Ferrière : spiritualiser la nature

Ferrière aborde plus directement la question morale, son point de départ est clair : ‘« Chacun a en soi des désirs, des luttes qui sont comme des chevaux échappés, et une conscience morale qui aspire à devenir le chef de toutes ces forces »’ 42. Chacun porte en lui les racines de sa conscience morale, tel est le fondement de sa conception d'une éducation morale. En accord avec Neill sur le principe d'une bonté naturelle spontanée quand il parle de la ‘« bonté profonde de l'homme sain »’ 43, il s'en éloigne toutefois lorsqu'il introduit une dimension de lutte nécessaire dans l'accès à la moralité. Mais Ferrière ne peut pas abandonner ce principe de spontanéité sans revenir sur sa position philosophique de l' « élan vital spirituel » qui rejaillit jusque dans sa conception de la conscience morale. La moralisation est donc le signe tangible d'une spiritualisation en progrès. Elle s'alimente au développement moral de chaque individu et de l'humanité tout entière, l'action bonne est toujours manifestation de l'accroissement de l'esprit : ‘« L'action bonne est donc la manifestation de l'être allant au devant de ce qui accroît sa puissance, repoussant ou fuyant ce qui cause chez lui une diminution de puissance »’ 44.

Il n'y aura pas pour Ferrière une forme unique d'éducation morale, mais autant d'éducations morales possibles que de types psychologiques : ‘« L'ordre, la morale, la discipline ! Il en faut à tous.

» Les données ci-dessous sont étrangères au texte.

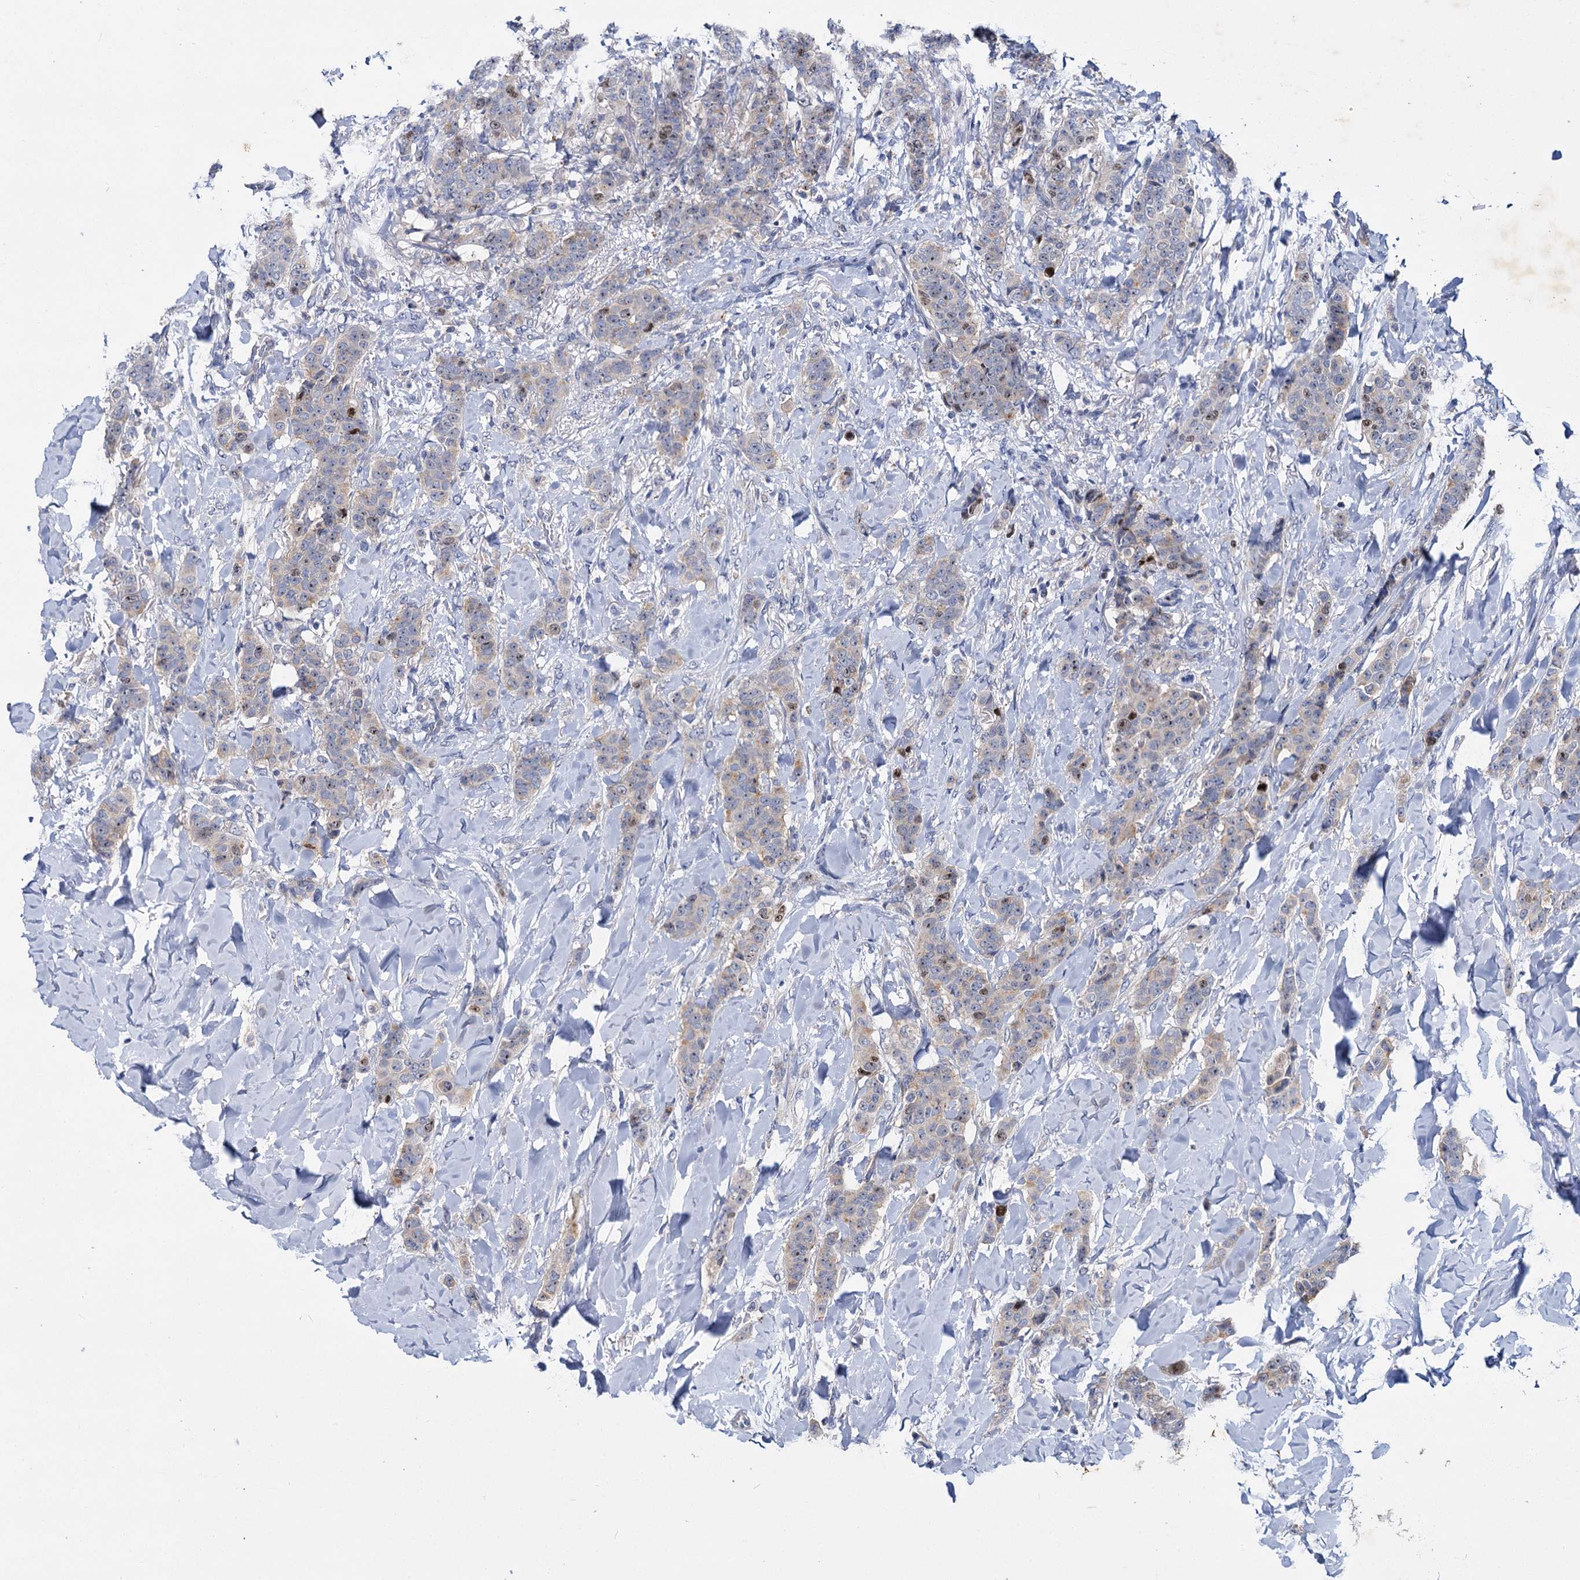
{"staining": {"intensity": "weak", "quantity": "<25%", "location": "cytoplasmic/membranous,nuclear"}, "tissue": "breast cancer", "cell_type": "Tumor cells", "image_type": "cancer", "snomed": [{"axis": "morphology", "description": "Duct carcinoma"}, {"axis": "topography", "description": "Breast"}], "caption": "The IHC photomicrograph has no significant expression in tumor cells of breast intraductal carcinoma tissue. Nuclei are stained in blue.", "gene": "ATP9A", "patient": {"sex": "female", "age": 40}}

Mais que de notions diverses se dissimulent sous le voile unique de ces mots. Voyez : au type sensoriel convient la sanction qui l'encadre et le porte à travers la vie ; au type conventionnel conviennent les appels à l'honneur, les recours au jugement de la collectivité, la discipline militaire ; avec le type intuitif, vous recourrez à la sensibilité, au coeur, à l'amour ; au type rationnel, vous présenterez des motifs, des arguments logiques »’ 45. Ce que l'enfant exprime spontanément ne représente pas ce qu'il a de meilleur en lui... Ferrière réinterprète à sa manière la conception rousseauiste de la bonté naturelle par l'intermédiaire d'une appréhension bio-génétique, et qu'il veut scientifique, de l'enfance. C'est une école scientifiquement conçue que Ferrière présente à Calais sous l'appellation d'Ecole active, une école sous l'égide des lois de la nature enfantine.

L'enfant, dont la nature est saine, est incapable de ne pas faire le bien, la faute commise est donc un signe pathologique qu'il faut "soigner". Mais la conviction de Ferrière reste la suivante : ‘« J'ai toujours trouvé que l'enfant spontané a l'horreur du mal, et il lui devient difficile de faire lui-même ce qu'il a jugé mauvais, et de ne pas faire ce qu'il a jugé bon »’ 46. Il semble que Ferrière conteste le seul "épanouissement moral" de l'intérieur, puisqu'il y faut une connaissance préalable, celle du bien. C'est ce qu'il écrira dans son ouvrage L'autonomie des écoliers paru en 1921, la même année que le congrès de Calais. Et qui peut sinon l'éducateur fournir à l'enfant cette connaissance ? Même si l'enfant se tourne naturellement vers le bien, par "bon sens inné", il lui faut bien quelqu'un pour le lui montrer puisqu'il ne le connaît pas "naturellement" et que seule la re-connaissance de celui-ci lui est "naturelle"... La seule pratique active du bien, son simple exercice "naturel" ne suffisent pas à éduquer moralement l'enfant. Le développement moral de l'enfant n'est donc pas du même ordre que les autres développements, il ne suffit pas de s'exercer. Manifestement la position de Ferrière sur l'éducation morale demeure paradoxale, elle l'oblige à renoncer à un des principes de l'Ecole active dont il s'était fait le promoteur et même l'inventeur : l'activité mise au service de l'expression spontanée de l'enfant, de sa puissance créatrice, comme guide de l'éducation.

Notes
42.

« L'Ecole Active » in The creative self-expression of the child, op. cit., p. 95.

43.

Id., p. 99.

44.

Id., p. 97.

45.

« Pour l'ère nouvelle », art. cit., p. 2.

46.

« Les écoles nouvelles à la campagne » in The creative self-expression of the child, op. cit., p. 115.